Emerging Use Cases for Voice AI

  • Consumer-facing voice interfaces from OpenAI, Gemini Live, Character.AI, and Perplexity are pushing the envelope — tutoring, therapy, information lookup — but these are still “emergent” at relatively small scale.
  • Telephony is the near-term high-penetration opportunity — billions of calls happen monthly, and AI is rapidly entering spaces like customer support, insurance eligibility lookups, and any IVR/phone-tree system. Companies like Sierra and Parloa are already disrupting this space.
  • Latency is no longer the main blocker — it has dropped from ~4 seconds in early 2023 to ~320 milliseconds with GPT-4o and LiveKit, which is near the ~300ms human conversational threshold. In some cases (e.g., Cerebras inference at ~100ms), models respond too fast and feel unnatural.
  • The real challenge is systems integration — customer support AI needs to update backend systems (Salesforce, custom ticketing software), and many of these systems are bespoke and hard to integrate with.

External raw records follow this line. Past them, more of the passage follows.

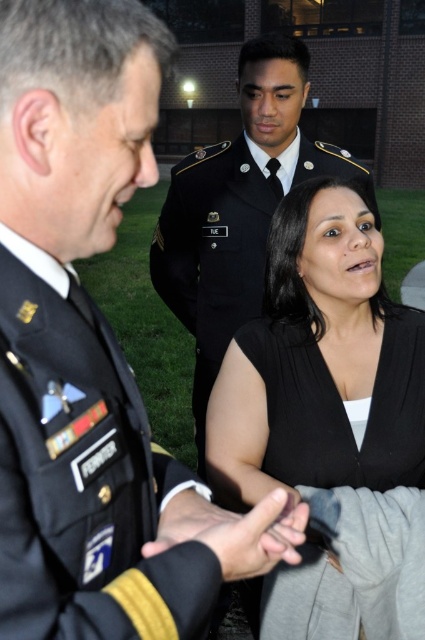
Question: Where is dark green uniform at center located in relation to black matte dress at center in the image?

Choices:
 (A) below
 (B) above

Answer: (B)

Question: Among these points, which one is farthest from the camera?

Choices:
 (A) (149, 577)
 (B) (178, 168)

Answer: (B)

Question: Can you confirm if dark blue fabric military uniform at center is positioned to the left of dark green military uniform at center?

Choices:
 (A) yes
 (B) no

Answer: (A)

Question: Among these points, which one is farthest from the camera?

Choices:
 (A) (235, 554)
 (B) (204, 177)

Answer: (B)

Question: Can you confirm if black matte dress at center is thinner than matte black hand at center?

Choices:
 (A) no
 (B) yes

Answer: (A)

Question: Which of the following is the farthest from the observer?

Choices:
 (A) (181, 532)
 (B) (257, 301)
 (C) (294, 289)
 (D) (277, 500)

Answer: (B)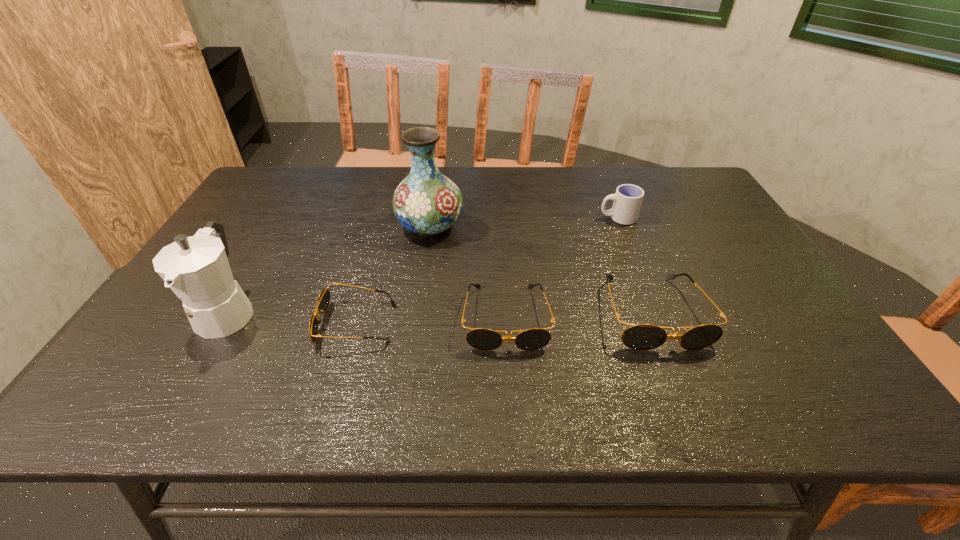
Find the location of a particular element. This screenshot has height=540, width=960. vacant space positioned 0.080m on the front-facing side of the leftmost sunglasses is located at coordinates (284, 323).

Identify the location of free space located 0.310m on the front-facing side of the leftmost sunglasses. This screenshot has width=960, height=540. (186, 323).

In order to click on vacant area located 0.330m on the right of the vase in this screenshot , I will do `click(573, 226)`.

The image size is (960, 540). What are the coordinates of `free space located with the handle on the side of the cup` in the screenshot? It's located at (498, 218).

This screenshot has height=540, width=960. In order to click on vacant space situated 0.230m with the handle on the side of the cup in this screenshot , I will do `click(524, 218)`.

Image resolution: width=960 pixels, height=540 pixels. What are the coordinates of `free space located 0.390m with the handle on the side of the cup` in the screenshot? It's located at (472, 218).

Locate an element on the screen. Image resolution: width=960 pixels, height=540 pixels. coffeepot present at the near edge is located at coordinates (196, 268).

Where is `object located at the left edge`? object located at the left edge is located at coordinates (196, 268).

Locate an element on the screen. This screenshot has width=960, height=540. object located at the near left corner is located at coordinates (196, 268).

Image resolution: width=960 pixels, height=540 pixels. In the image, there is a desktop. Identify the location of vacant space at the far edge. (349, 185).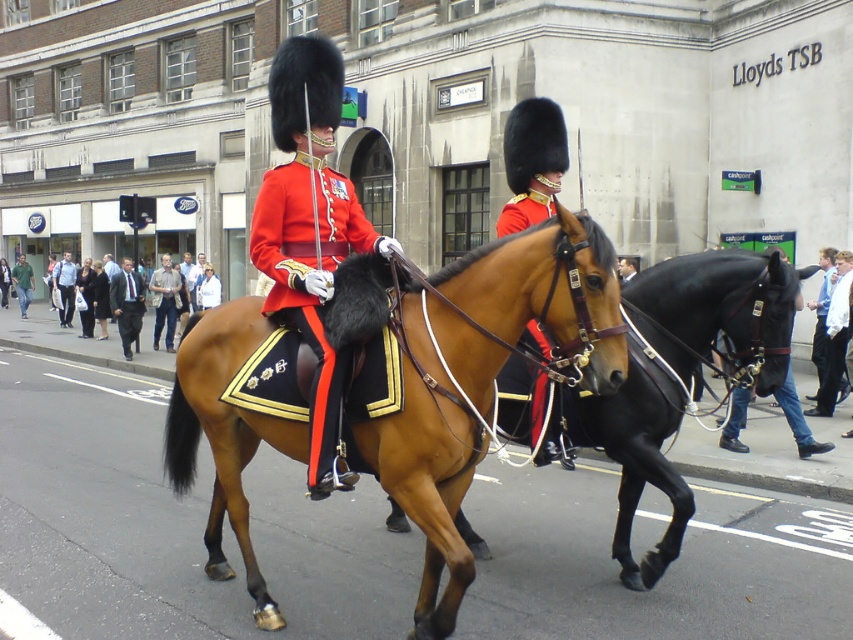
Does brown leather horse at center come behind light blue shirt at left?

That is False.

Find the location of a particular element. brown leather horse at center is located at coordinates (717, 308).

Which is in front, point (683, 358) or point (68, 278)?

Positioned in front is point (683, 358).

I want to click on brown leather horse at center, so click(717, 308).

Is shiny red fabric at center to the right of blue shirt at center from the viewer's perspective?

Incorrect, shiny red fabric at center is not on the right side of blue shirt at center.

Does shiny red fabric at center appear under blue shirt at center?

Actually, shiny red fabric at center is above blue shirt at center.

What do you see at coordinates (310, 275) in the screenshot? I see `shiny red fabric at center` at bounding box center [310, 275].

I want to click on shiny red fabric at center, so coord(310,275).

Who is higher up, shiny red fabric at center or green cotton shirt at lower left?

Positioned higher is green cotton shirt at lower left.

How distant is shiny red fabric at center from green cotton shirt at lower left?

A distance of 27.82 meters exists between shiny red fabric at center and green cotton shirt at lower left.

Image resolution: width=853 pixels, height=640 pixels. Identify the location of shiny red fabric at center. (310, 275).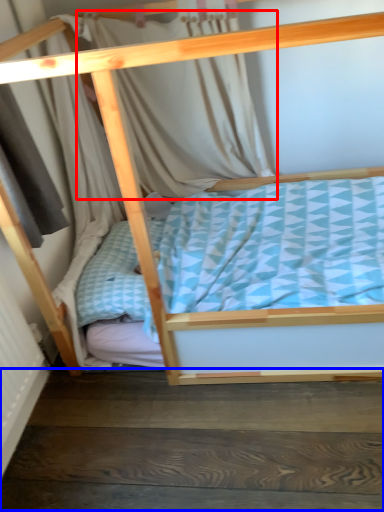
Question: Among these objects, which one is nearest to the camera, curtain (highlighted by a red box) or stair (highlighted by a blue box)?

Choices:
 (A) curtain
 (B) stair

Answer: (B)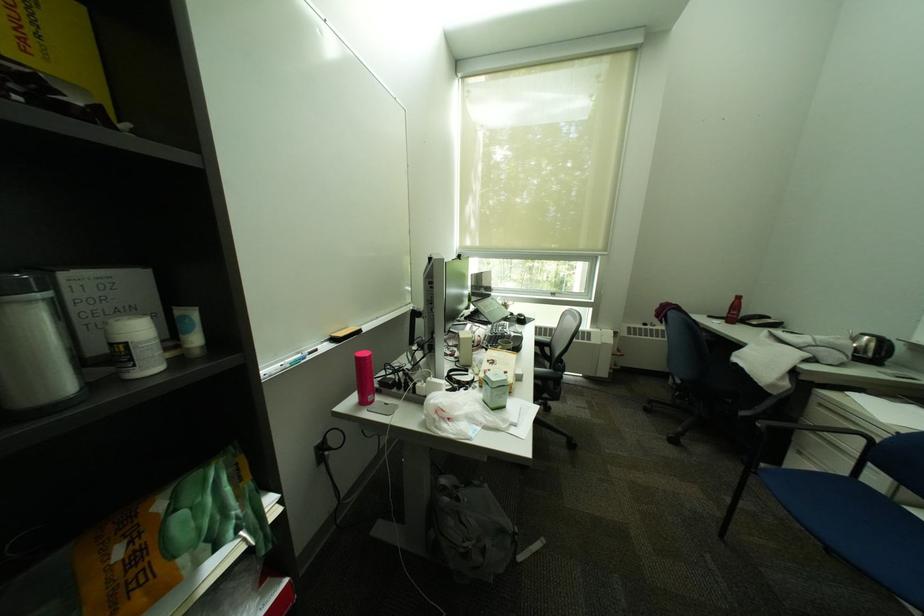
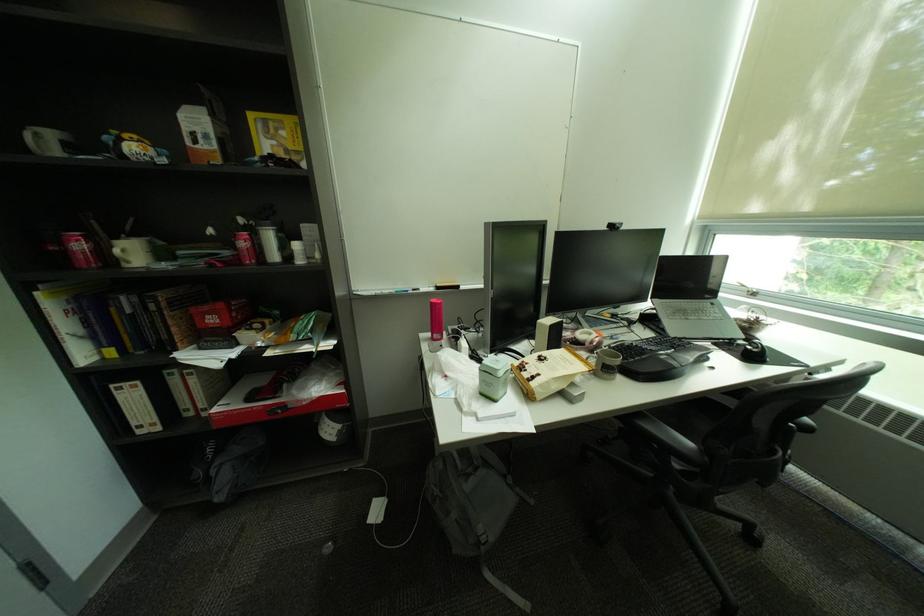
In the second image, find the point that corresponds to [533,318] in the first image.

(766, 352)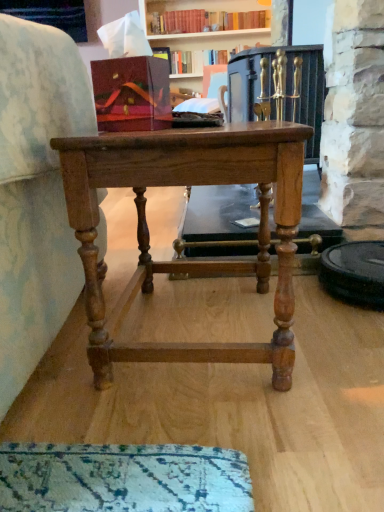
Question: Does hardcover book at upper center appear on the right side of light brown wood table at center?

Choices:
 (A) yes
 (B) no

Answer: (A)

Question: Considering the relative sizes of hardcover book at upper center and light brown wood table at center in the image provided, is hardcover book at upper center taller than light brown wood table at center?

Choices:
 (A) no
 (B) yes

Answer: (A)

Question: Is light brown wood table at center at the back of hardcover book at upper center?

Choices:
 (A) yes
 (B) no

Answer: (B)

Question: Is hardcover book at upper center bigger than light brown wood table at center?

Choices:
 (A) no
 (B) yes

Answer: (A)

Question: From a real-world perspective, is hardcover book at upper center under light brown wood table at center?

Choices:
 (A) yes
 (B) no

Answer: (B)

Question: Does hardcover book at upper center touch light brown wood table at center?

Choices:
 (A) yes
 (B) no

Answer: (B)

Question: Considering the relative sizes of light brown wood table at center and hardcover book at upper center in the image provided, is light brown wood table at center thinner than hardcover book at upper center?

Choices:
 (A) yes
 (B) no

Answer: (B)

Question: Is light brown wood table at center smaller than hardcover book at upper center?

Choices:
 (A) no
 (B) yes

Answer: (A)

Question: Can you confirm if light brown wood table at center is shorter than hardcover book at upper center?

Choices:
 (A) yes
 (B) no

Answer: (B)

Question: From a real-world perspective, does light brown wood table at center sit lower than hardcover book at upper center?

Choices:
 (A) yes
 (B) no

Answer: (A)

Question: Is light brown wood table at center oriented towards hardcover book at upper center?

Choices:
 (A) yes
 (B) no

Answer: (B)

Question: Is light brown wood table at center bigger than hardcover book at upper center?

Choices:
 (A) no
 (B) yes

Answer: (B)

Question: Is matte wood cabinet at upper left bigger than light brown wood table at center?

Choices:
 (A) no
 (B) yes

Answer: (A)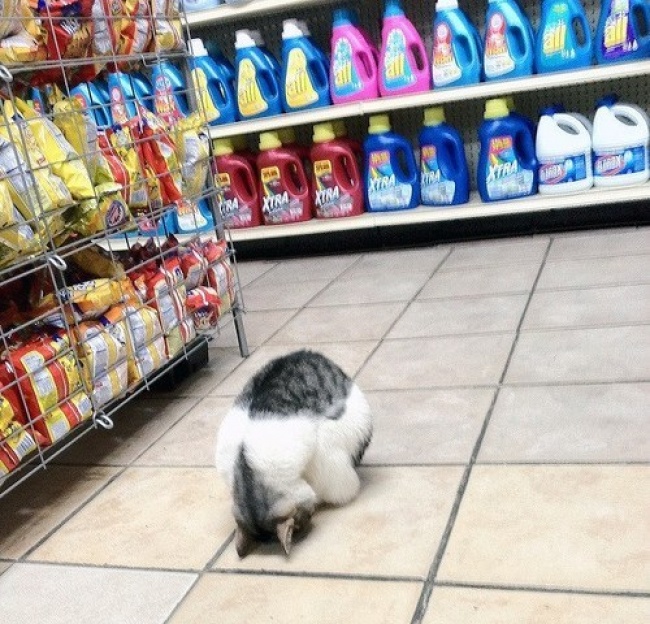
Identify the location of tile. (439, 376).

Human-in-the-loop is still necessary because models aren’t perfect yet.

Multimodal AI and “Giving AI the Ability to Touch”

  • LiveKit built a cloud browser infrastructure (headless Chrome instances) that agents can control via Playwright — loading pages, clicking buttons, filling forms.
  • When the agent gets stuck, it can stream the browser as video to a human user, who can click on the video pixels to unblock it. The clicks are replayed back in the cloud, creating a shared interactive session.
  • This gives AI the “ability to touch” — the last major sense after sight, hearing, and speech — enabling AI to manipulate applications on a consumer device the way humans do with touch events.

Telephony and Healthcare

  • Insurance eligibility lookups are a massive, largely invisible workload — hospitals call insurers millions of times to verify coverage, and AI systems are starting to automate these calls, including outbound AI-to-human calls.
  • GPT-4o’s fully multimodal training (joint text and speech embeddings, accepting and outputting any combination of modalities) was a landmark moment d’Sa had been waiting for.

Cloud vs. On-Device AI

  • Humanoid robotics illustrates the split clearly: planning and reasoning happen in the cloud, but reflex actions, kinematics, and real-time movement must run on-device (you can’t wait for a cloud round-trip when a car is coming).
  • The human analogy: no person holds all the world’s knowledge in their head — we “do inference in the cloud” by looking things up on our phones or calling experts. Local models handle what they can; cloud models handle the rest.
  • In an ideal, resource-unconstrained world, you’d parallel-path both — local and cloud models inferring simultaneously, with the fastest correct responder winning.
  • Even on-device AI sends data to the cloud for logging, legal records, training data generation, and error correction. Privacy-sensitive use cases may stay local, but even Apple Intelligence uses a secure cloud.

Quickfire Round

  • Overhyped: Transformers. Underhyped/under-researched: Spiking neural networks — analog-style networks modeled more closely on how real neurons interact, potentially ideal for audio and video signals, though harder to train.
  • What he’s changed his mind on: a year ago he thought applications would have real moats within 6–18 months; now he believes models change so fast that the only viable strategy is being deeply embedded with customers and building extremely fast.
  • AI startup he’s most excited about (besides LiveKit): Tesla — after using its API to build a voice-controlled car demo and experiencing full self-driving from SF to Menlo Park, he called it a “marvel of technology” and “sci-fi dreams.”
  • If he had to start an AI application tomorrow: a video game with deeply interactive, voice-driven NPCs in an open world with dynamic, lifelike characters and infinite story permutations — he called voice AI in video games potentially underhyped.